◆ **WHAT TO PRODUCE**:
Reproduce every row below word for word, leaving out the pictures.

◆ **DATA TO PROCESS**:
===

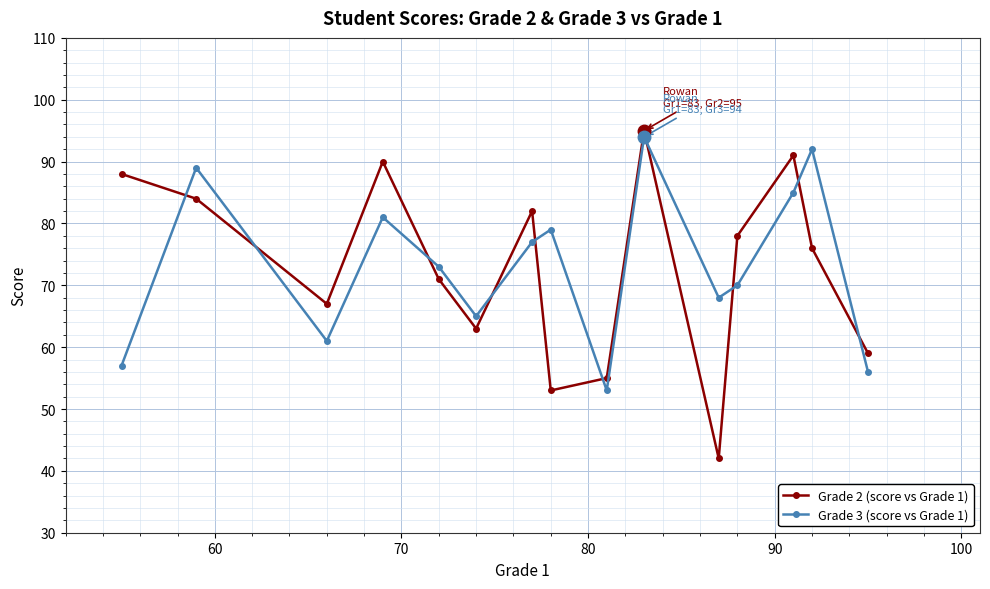

How many interior local peaks does the Grade 2 (score vs Grade 1) series have?

4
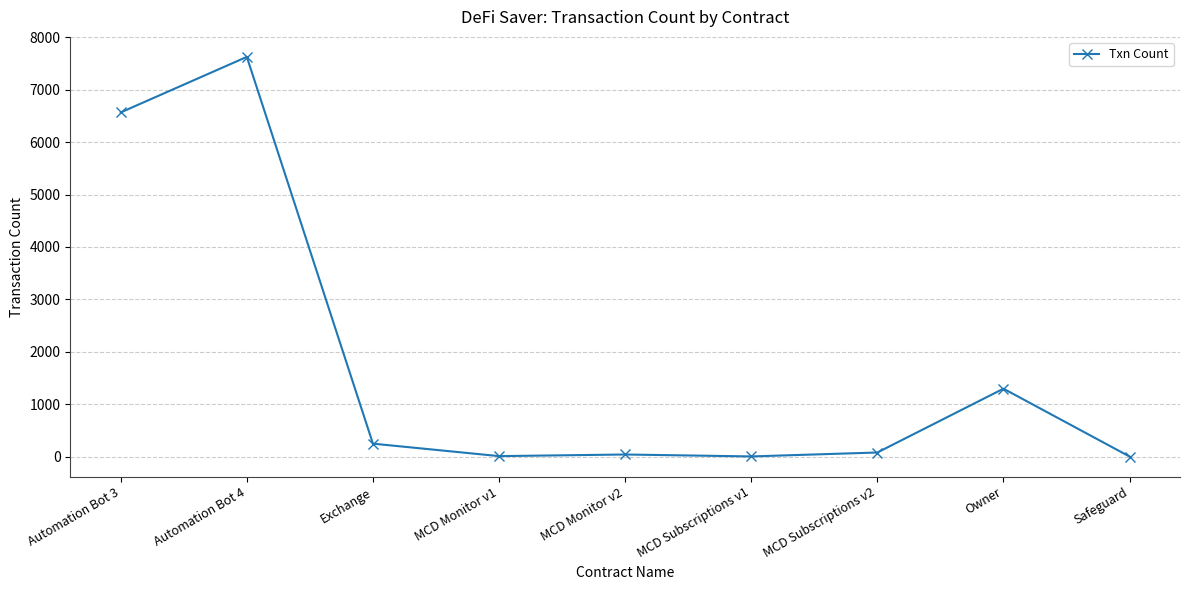

What is the greatest value displayed?

7628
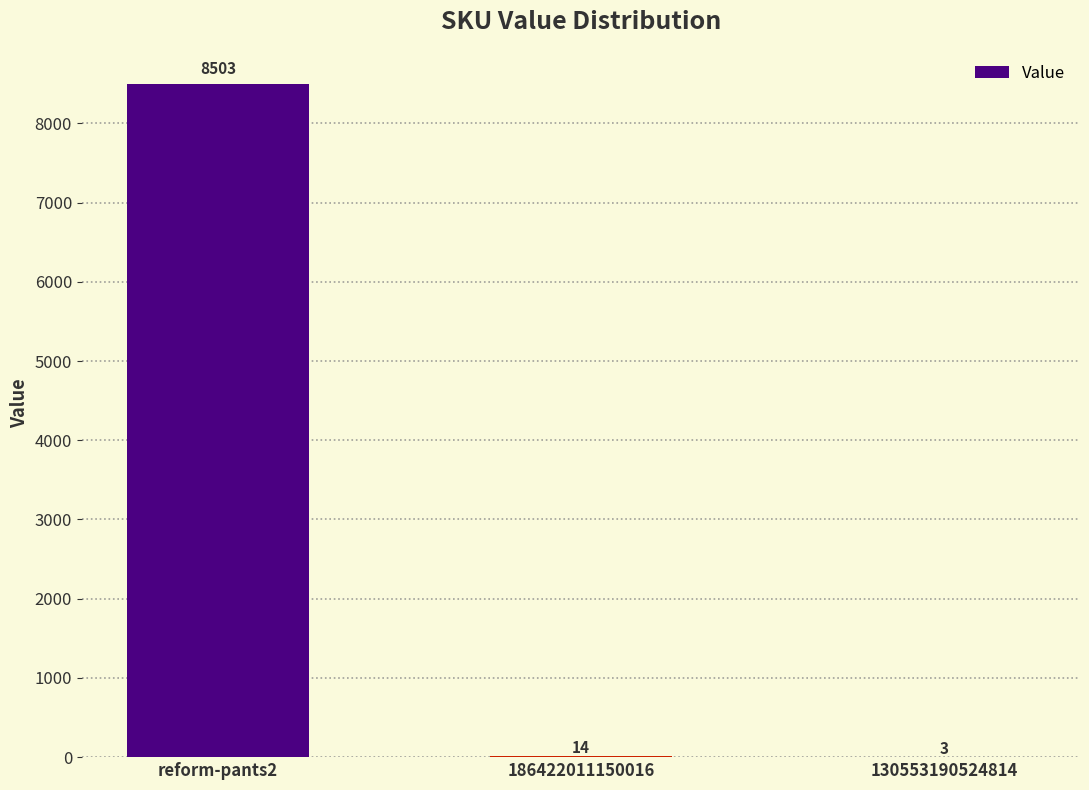

What is the sum of all values?

8520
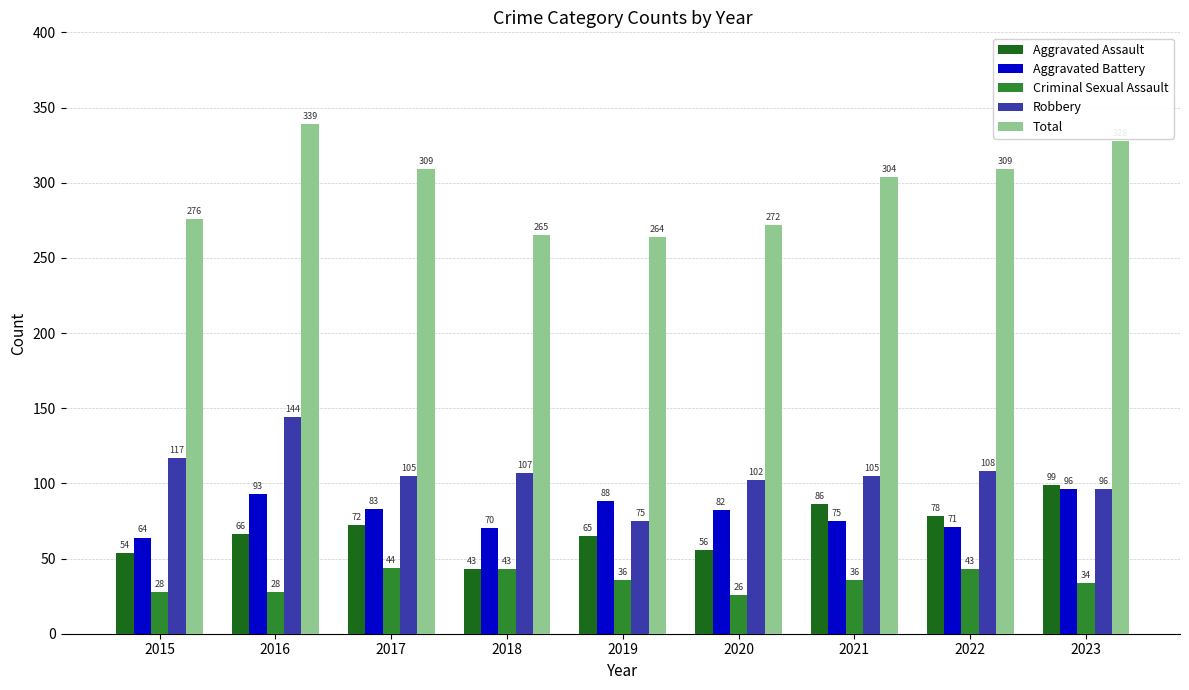

What is the sum of the Criminal Sexual Assault values at 2018 and 2019?

79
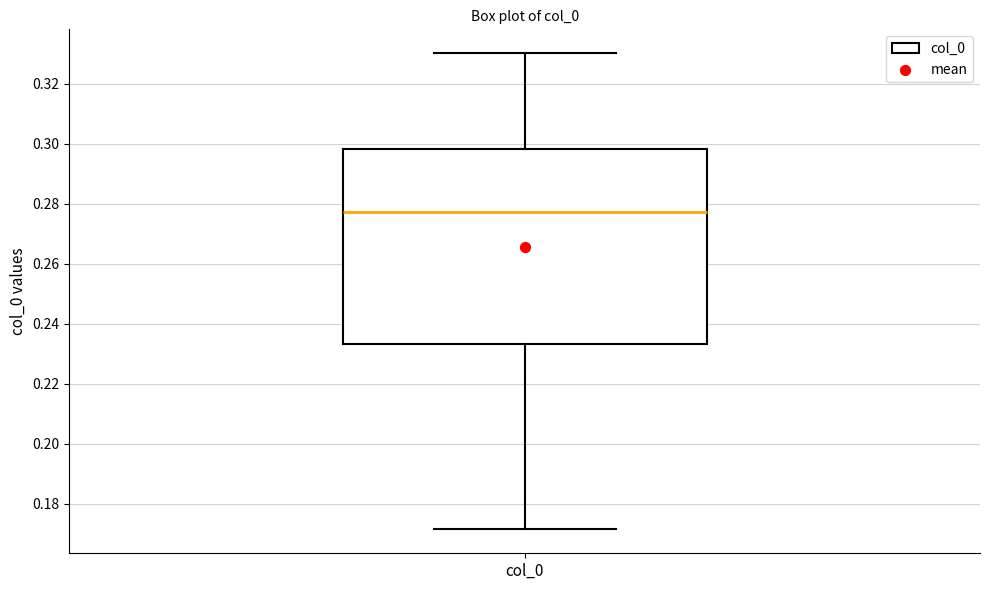

Transcribe this box plot: give where the median line is, the range the box spans, and where the two whiskers end, as read against the y-axis. The values are not printed on the chart, so give them approximately, as read against the axis.

median 0.278, box 0.234 to 0.298, whiskers 0.172 to 0.330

===

◆ **EXERCISE RESPONSE**:
How many interior local peaks does the Grade 2 (score vs Grade 1) series have?

4

What is the greatest value displayed?

7628

What is the sum of all values?

8520

What is the sum of the Criminal Sexual Assault values at 2018 and 2019?

79

Transcribe this box plot: give where the median line is, the range the box spans, and where the two whiskers end, as read against the y-axis. The values are not printed on the chart, so give them approximately, as read against the axis.

median 0.278, box 0.234 to 0.298, whiskers 0.172 to 0.330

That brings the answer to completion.